Watch the wine: Because the cooker is sealed, the alcohol in wine doesn’t evaporate out as it would in a regular pot or skillet. Just a splash goes a long way.
Adding in some flavor: A sprinkle of fresh herbs or squeeze of lemon juice at the end of simmering can brighten flavors and cut through the richness of long-cooked recipes. Other excellent finishing touches: hot sauce, citrus zest, grated Parmesan, good-quality olive oil or even sauteed garlic.
Now, where to find those recipes?
Where to find great slow cooker recipes
Pinterest is my go-to for great recipe. Head over there now and follow my slow cooker board!
I share recipes I love or plan to use in the future to that board. You’ll see those pins if you choose to follow it. It’s like a virtual recipe box!
Also, some of my recipes are at the bottom of this post. However, they are also on the Pinterest board, too.
Slow Cooker Mistakes
Not Food Prepping Ahead of Time: You can certainly just pile food into the slow cooker, turn it on and get tasty results. But when you take a couple of minutes to brown your meat and saute your vegetables before adding them to the crock, you’re rewarded with an additional layer of deep, caramelized flavor. (This is doubly true with ground meat.) Want a thicker sauce? Dredge the meat in flour before browning. This really works!

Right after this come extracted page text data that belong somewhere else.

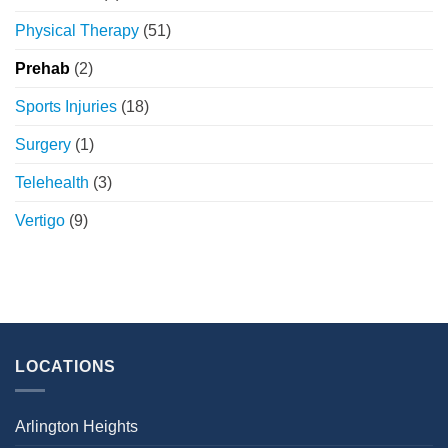
Physical Therapy
(51)
Prehab
(2)
Sports Injuries
(18)
Surgery
(1)
Telehealth
(3)
Vertigo
(9)
LOCATIONS
Arlington Heights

Using frozen food: Loading a slow cooker with icy ingredients will keep food in the danger zone where bacteria can flourish (40 to 140 degrees F). So make sure your meat and vegetables are fully thawed before turning the cooker on. The exception: Prepackaged slow-cooker meals sold in the freezer case are fine to use as long as you follow the package’s directions.
Overcrowding in the pot: For the best results, fill a slow cooker between one-half and two-thirds full. Go ahead and cook big roasts and whole chickens; just make sure you use a large crock and that the lid fits snugly on top.
Crock Pot Care
The ceramic insert in a slow cooker can crack if exposed to abrupt temperature shifts. In other words, don’t place a hot ceramic insert directly on a cold counter; put down a dishtowel first.
Same goes for using a filled insert you’ve stowed overnight in the refrigerator: Let it come to room temperature before putting it in a preheated base.
I also highly recommend hand washing your insert right after it’s empty so you can use it again as soon as possible.
Naturally. Here are some safety tips for using your crock pot.
Adjust for high altitude: For high-altitude cooking, add an additional 30 minutes for each hour of time specified in the recipe. Legumes take about twice as long as they would at sea level.
Unplugged means unusable: Forgot to turn on your cooker (or accidentally tried to “cook” your meal on warm)? Any food that sits between the temperatures of 40 and 140 degrees F can harbor bacteria. Toss the contents and start again.
I suggest using a meat thermometer to test the internal temperature of your meat.
Keep the lid closed: Each peek you take during the cooking process will add an additional 15 to 20 minutes of cooking time. And curb the urge to stir; it’s usually not necessary and tends to slow down the cooking. You’ll need to adjust for this, of course.
On Your Way to Better Slow Cooking!
How many times have we came home at the end of the day and wished we had a meal already cooked for us?
The answer is – You can! With your slow cooker!
I’ve given you lots of crock pot tricks plus some common slow cooking mistakes to avoid. Now, you have the best tips for better slow cooking that will actually save you time, money and sanity.